- To list the structure (variables, dimensions and descriptions) of the netcdf file ‘A2008DDD.HHMM.nc’, run:
ncdump -h <AYYYYDDD.HHMM.nc>
-
To visualize the content of the netcdf file ‘A2008DDD.HHMM.nc’, we suggest using Ncview or Panoply.
-
To load a netcdf file and get a variable as a masked numpy.ndarray in python, run:
import netCDF4 as nc4
file = nc4.Dataset(‘A2008DDD.HHMM.nc’, 'r', format='NETCDF4')
variable_content = file.variables['variable_name'][:]
Check out loader.py for loading utils. CUMULO's variables are categorized into:
- geographic coordinates
coordinates = ['latitude', 'longitude']
- calibrated radiances (training features)
radiances = ['ev_250_aggr1km_refsb_1', 'ev_250_aggr1km_refsb_2', 'ev_1km_emissive_29', 'ev_1km_emissive_33', 'ev_1km_emissive_34', 'ev_1km_emissive_35', 'ev_1km_emissive_36', 'ev_1km_refsb_26', 'ev_1km_emissive_27', 'ev_1km_emissive_20', 'ev_1km_emissive_21', 'ev_1km_emissive_22', 'ev_1km_emissive_23']
- computed cloud properties (derived from radiances)
properties = ['cloud_water_path', 'cloud_optical_thickness', 'cloud_effective_radius', 'cloud_phase_optical_properties', 'cloud_top_pressure', 'cloud_top_height', 'cloud_top_temperature', 'cloud_emissivity', 'surface_temperature']
- cloud binary mask (telling whether a pixel is certainly cloudy or not)
rois = 'cloud_mask'
- annotations and cloud information (from CloudSat, available only along the track of the satellite)
labels = 'cloud_layer_type'
additional_information = ['cloud_layer_base', 'cloud_layer_top', 'cloud_type_quality', 'precipitation_flag']
IMPORTANT:
All variables containing layer in their name have an additional vertical dimension (latitude - longitude - cloud layer). Therefore, each 2D-pixel can take multiple values. These variables are defined on up to 10 different vertical layers of clouds. Distinct cloud vertical layers are identified by splitting cloud clusters with hydrometeor-free separation of at least 480 m. Because spotted clouds obviously vary over space and time both in type and quantity, layers are not predefined intervals of fixed size over the height, but their number and thickness vary over the pixels.
In our work, we classified clouds by retaining for each pixel the most frequent label from cloud_layer_type but there could be better choices (e.g., using the distribution of labels for each pixel, or weighting labels by layer thickness).
The provided methods (iResNet and LightGBM) are applied on 3x3 tiles extracted from the whole images using the following script.

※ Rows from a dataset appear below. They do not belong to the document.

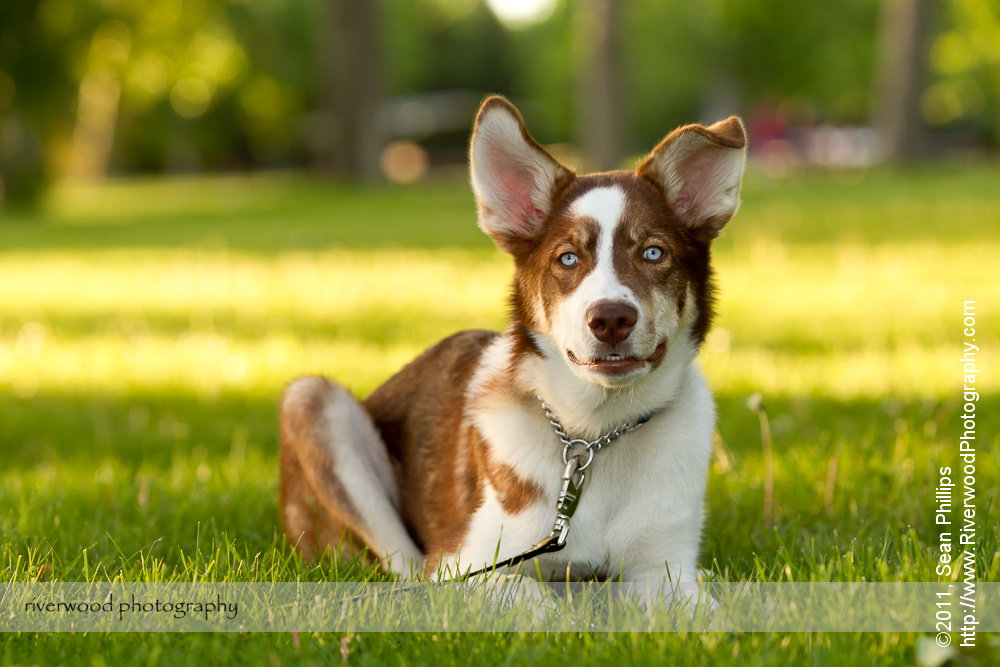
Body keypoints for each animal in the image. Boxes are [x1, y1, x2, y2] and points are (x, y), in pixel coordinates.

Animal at [278, 95, 748, 588]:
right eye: (568, 258)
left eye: (654, 253)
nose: (611, 319)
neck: (595, 433)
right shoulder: (466, 563)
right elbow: (533, 597)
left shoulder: (665, 569)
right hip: (311, 399)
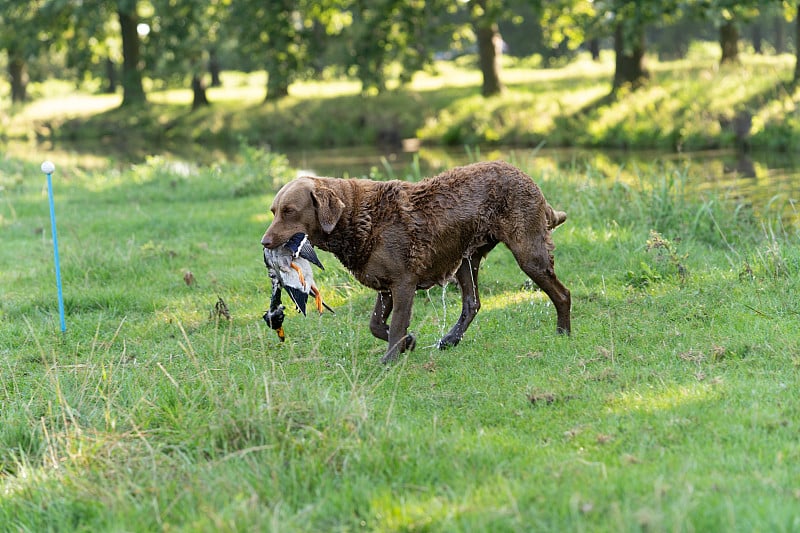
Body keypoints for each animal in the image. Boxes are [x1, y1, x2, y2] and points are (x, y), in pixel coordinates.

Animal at [260, 160, 568, 364]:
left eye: (289, 211)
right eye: (273, 211)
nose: (264, 242)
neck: (357, 220)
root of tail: (525, 175)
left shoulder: (403, 283)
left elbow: (397, 324)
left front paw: (390, 359)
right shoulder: (385, 287)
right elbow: (375, 325)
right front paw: (408, 343)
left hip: (528, 252)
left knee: (562, 294)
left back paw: (563, 332)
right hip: (465, 259)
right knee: (472, 303)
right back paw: (449, 340)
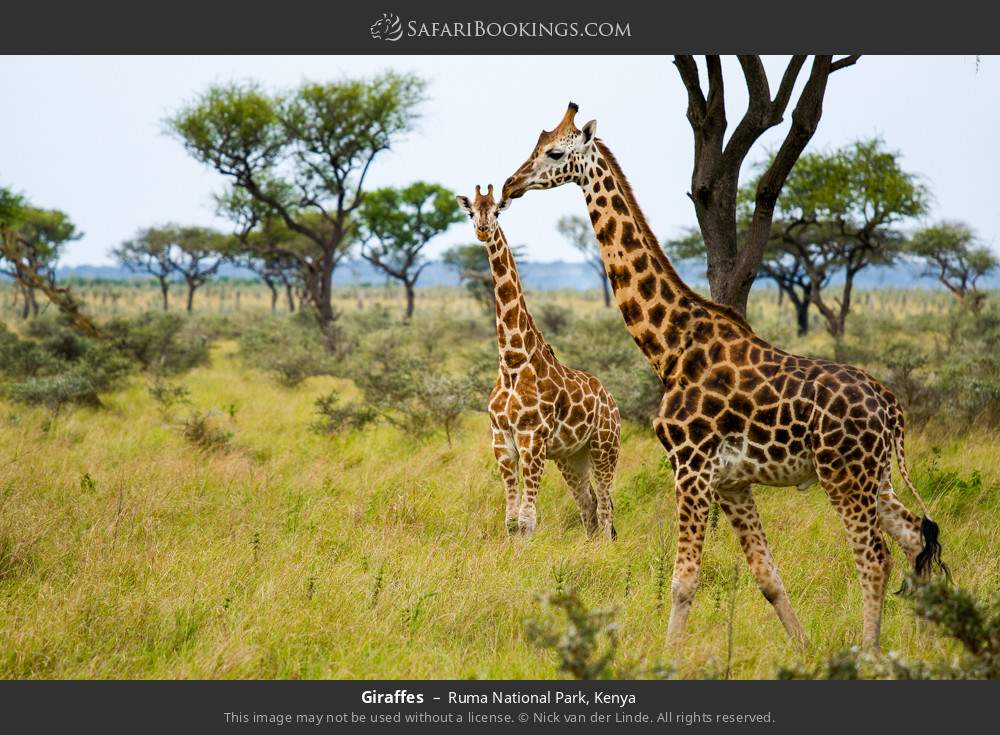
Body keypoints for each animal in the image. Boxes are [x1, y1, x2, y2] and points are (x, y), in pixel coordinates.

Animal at [456, 184, 621, 539]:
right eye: (471, 211)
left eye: (497, 210)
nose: (482, 230)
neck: (512, 360)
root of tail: (612, 400)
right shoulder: (502, 441)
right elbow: (510, 520)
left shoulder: (532, 439)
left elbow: (527, 519)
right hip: (572, 456)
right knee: (589, 505)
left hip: (605, 447)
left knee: (605, 508)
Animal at [501, 103, 946, 651]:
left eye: (555, 153)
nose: (511, 184)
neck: (669, 345)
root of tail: (891, 407)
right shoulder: (732, 481)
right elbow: (767, 575)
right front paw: (802, 647)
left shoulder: (691, 467)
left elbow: (683, 580)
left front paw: (668, 655)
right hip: (875, 476)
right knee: (916, 538)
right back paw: (927, 645)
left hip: (844, 474)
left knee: (875, 557)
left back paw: (870, 651)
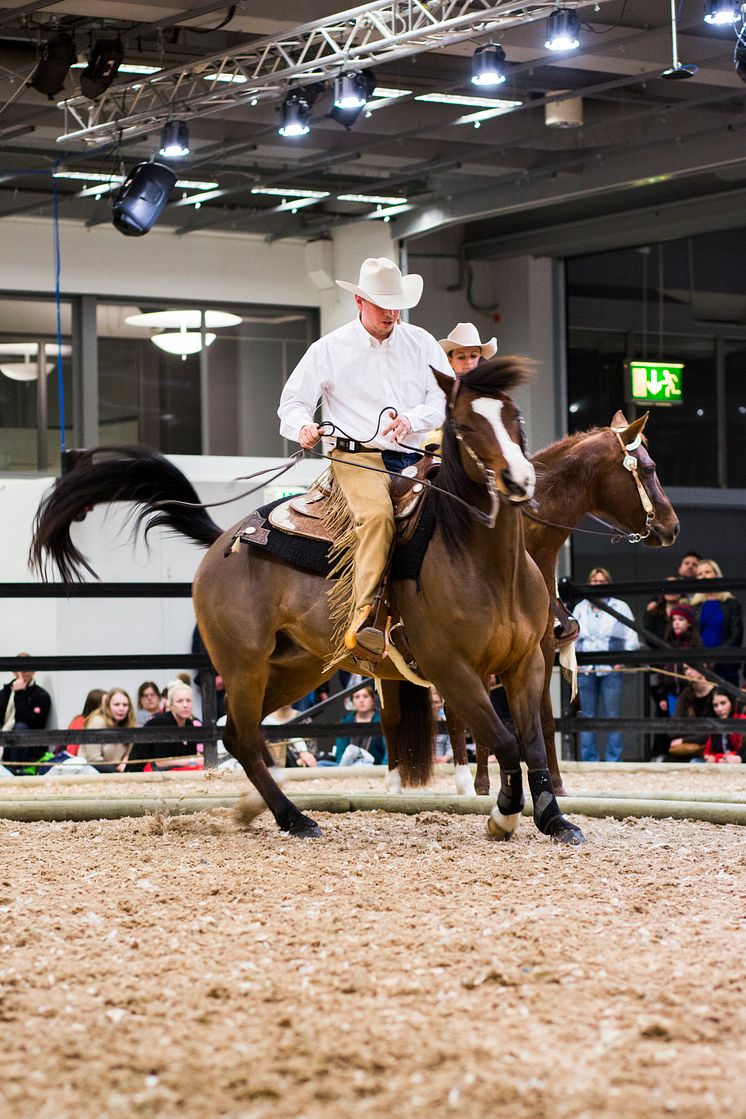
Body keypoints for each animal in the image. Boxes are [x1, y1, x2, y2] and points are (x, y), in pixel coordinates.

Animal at [32, 360, 586, 845]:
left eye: (514, 417)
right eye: (467, 424)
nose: (518, 481)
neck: (484, 563)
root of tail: (225, 538)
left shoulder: (526, 664)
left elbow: (532, 742)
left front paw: (555, 820)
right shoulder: (452, 671)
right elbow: (505, 740)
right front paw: (503, 815)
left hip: (297, 668)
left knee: (239, 734)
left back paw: (268, 811)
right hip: (244, 665)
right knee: (243, 738)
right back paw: (295, 819)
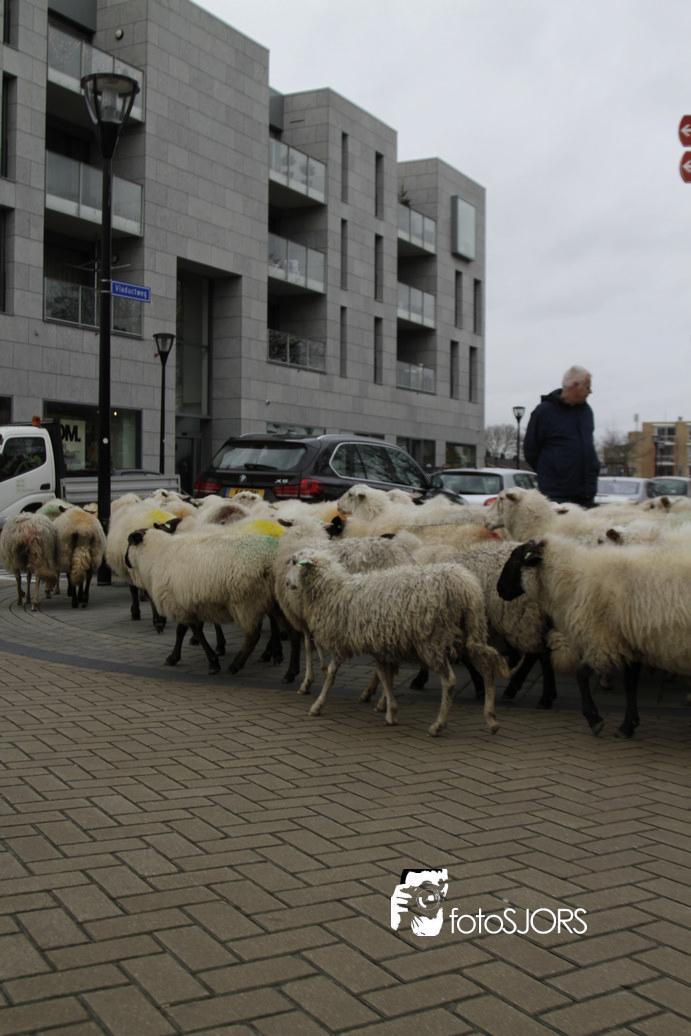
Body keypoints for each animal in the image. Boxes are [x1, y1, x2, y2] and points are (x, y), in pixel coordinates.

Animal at [124, 526, 281, 675]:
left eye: (129, 541)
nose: (126, 561)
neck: (156, 555)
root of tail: (272, 558)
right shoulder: (183, 604)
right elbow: (181, 631)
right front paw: (173, 657)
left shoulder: (178, 605)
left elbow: (197, 633)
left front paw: (213, 663)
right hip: (268, 598)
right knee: (275, 624)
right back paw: (273, 654)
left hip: (246, 602)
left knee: (253, 636)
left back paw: (235, 665)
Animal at [286, 546, 508, 736]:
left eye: (295, 561)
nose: (287, 584)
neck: (331, 590)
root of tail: (467, 588)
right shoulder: (381, 646)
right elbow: (385, 677)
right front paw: (391, 712)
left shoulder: (341, 643)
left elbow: (331, 675)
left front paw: (317, 705)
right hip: (471, 630)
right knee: (487, 668)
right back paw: (491, 719)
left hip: (433, 640)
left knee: (450, 681)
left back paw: (438, 725)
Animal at [496, 534, 691, 738]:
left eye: (516, 560)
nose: (499, 589)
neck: (575, 580)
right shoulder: (629, 643)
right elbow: (630, 685)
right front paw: (628, 725)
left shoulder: (604, 642)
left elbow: (581, 675)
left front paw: (595, 720)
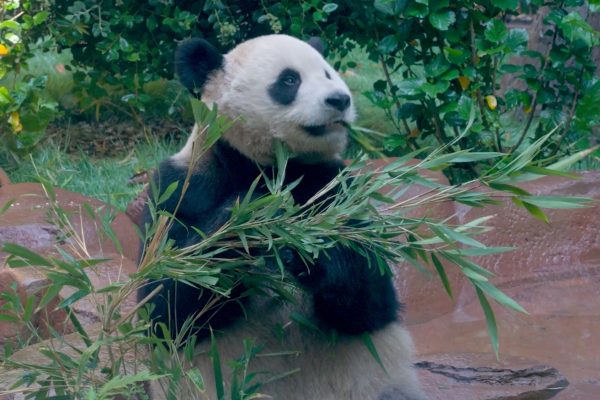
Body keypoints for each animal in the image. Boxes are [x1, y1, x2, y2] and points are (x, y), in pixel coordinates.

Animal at [138, 34, 424, 400]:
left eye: (328, 72)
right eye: (289, 80)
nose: (340, 99)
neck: (271, 167)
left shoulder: (336, 187)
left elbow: (371, 303)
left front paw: (310, 249)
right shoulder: (182, 189)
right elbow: (165, 309)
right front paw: (256, 217)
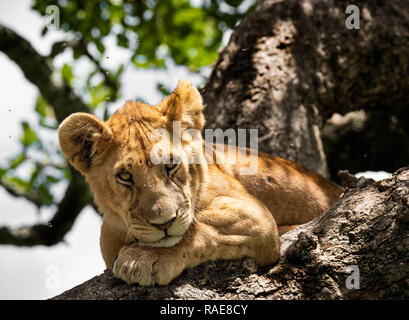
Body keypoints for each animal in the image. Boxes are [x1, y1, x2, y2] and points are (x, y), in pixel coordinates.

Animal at [57, 79, 342, 286]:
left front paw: (144, 258)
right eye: (125, 176)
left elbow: (198, 228)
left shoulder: (256, 215)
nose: (164, 223)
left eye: (171, 165)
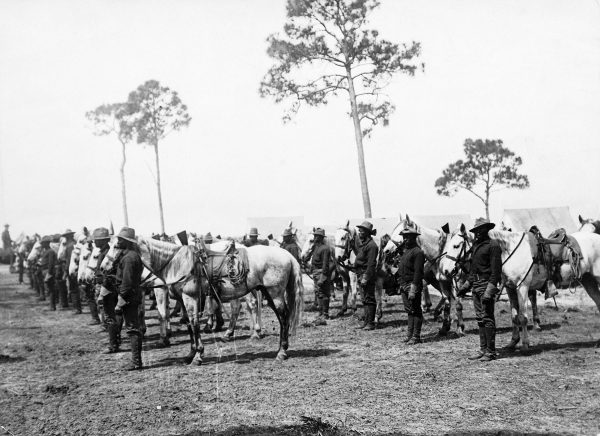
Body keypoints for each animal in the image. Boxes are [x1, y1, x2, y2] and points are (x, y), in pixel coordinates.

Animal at [101, 237, 304, 362]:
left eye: (117, 245)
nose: (102, 268)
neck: (176, 263)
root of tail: (288, 255)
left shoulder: (190, 298)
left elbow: (194, 323)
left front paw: (198, 355)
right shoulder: (182, 299)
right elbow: (189, 325)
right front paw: (190, 354)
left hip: (275, 293)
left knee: (283, 318)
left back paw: (281, 351)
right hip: (267, 293)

python netcdf/nc_tile_extractor.py
Labeled tiles are sampled around each labeled pixel of an image and an equal amount of unlabeled tiles is sampled uniformly on the remaining cloudy portions of the image.
-
The jupyter notebook training provides the code for training a LightGBM model. See doc for installation.
-
The script predicting provides the code for predicting over the whole swath using the trained model. As the model takes as input 3x3 tiles, it is applied on the 2030x1354 swath sequentially and without overlappings.
The provided code is an adaptation of Invertible Residual Networks, ICML 2019.
-
The script training provides the code for training a hybrid iResNet on CUMULO.
-
The script predicting provides the code for predicting over the whole swath using the trained model. As the model takes as input 3x3 tiles, it is applied on the 2030x1354 swath sequentially and without overlappings.